Problem:
For this exercise, write out the full listing that follows exactly and skip its pictures.

Recorded data:
::::::::
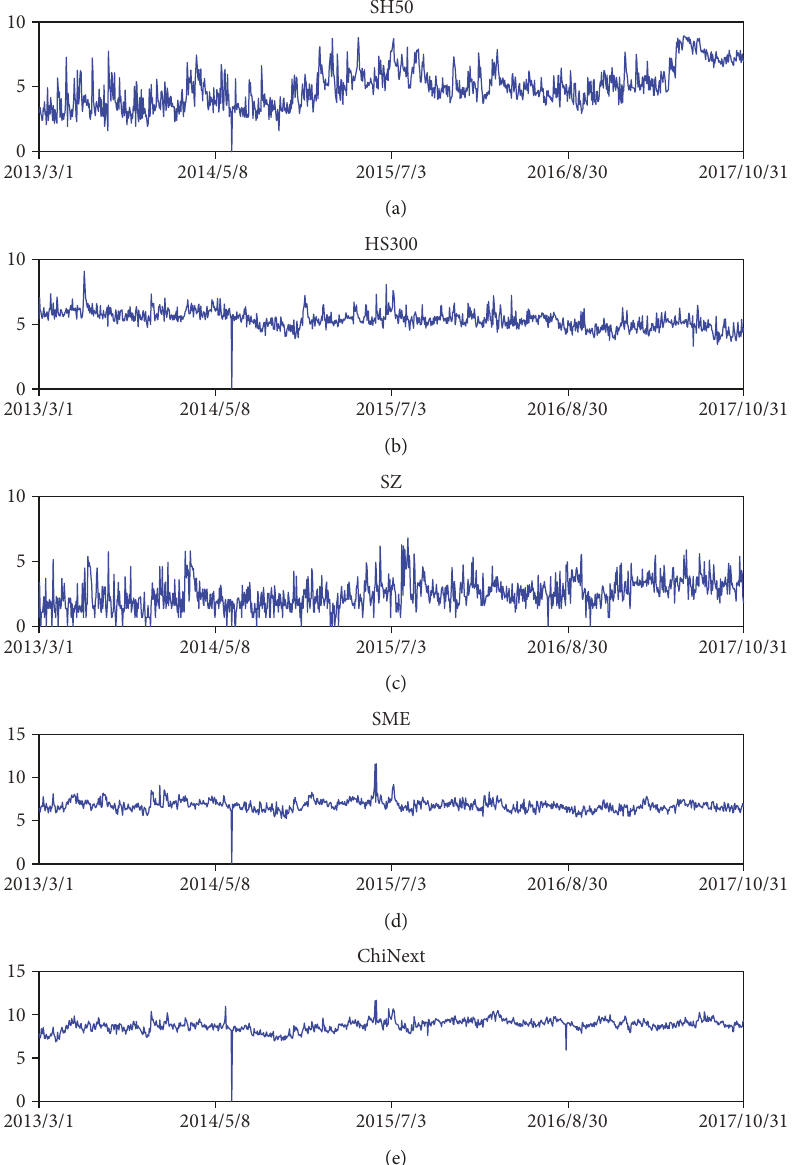
Figure 1: The evolution of Weibo attention. This fi gure shows the evolution of Weibo Index of di ff erent stock markets from March 1, 2013 to October 31, 2017. We notice that there are some zero values in the fi gure. After checking the data, we found that zeros fall into the nontrading days. In the following empirical analysis, these calendar days are removed from the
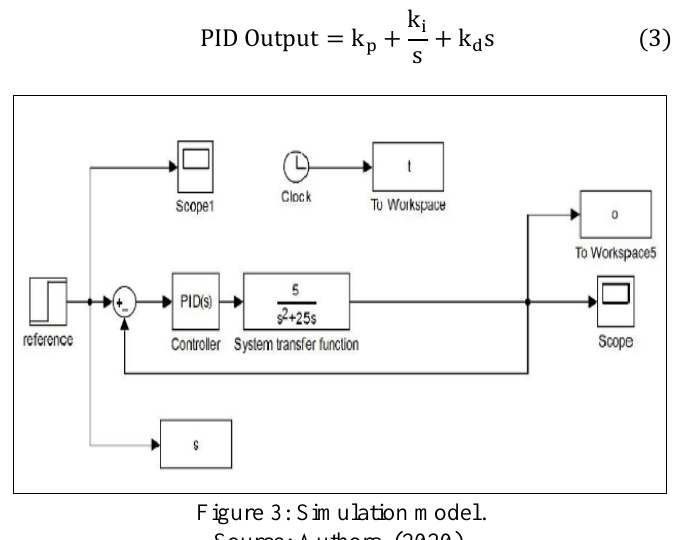
Figure 3: Simulation model.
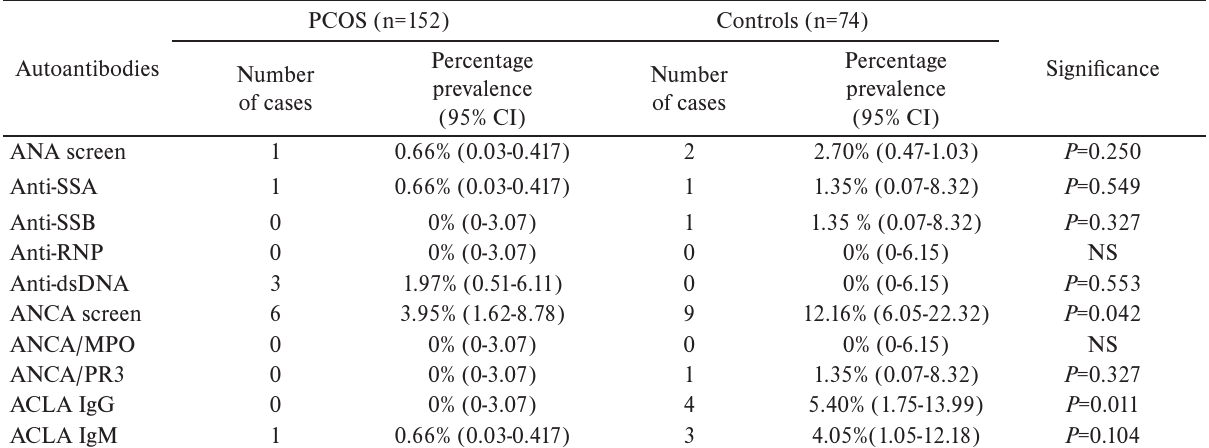
Table 1. Prevalence of non organ specific autoantibodies in PCOS women and controls.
::::::::
Exercise solution:
Figure 1: The evolution of Weibo attention. This fi gure shows the evolution of Weibo Index of di ff erent stock markets from March 1, 2013 to October 31, 2017. We notice that there are some zero values in the fi gure. After checking the data, we found that zeros fall into the nontrading days. In the following empirical analysis, these calendar days are removed from the
Figure 3: Simulation model.
Table 1. Prevalence of non organ specific autoantibodies in PCOS women and controls.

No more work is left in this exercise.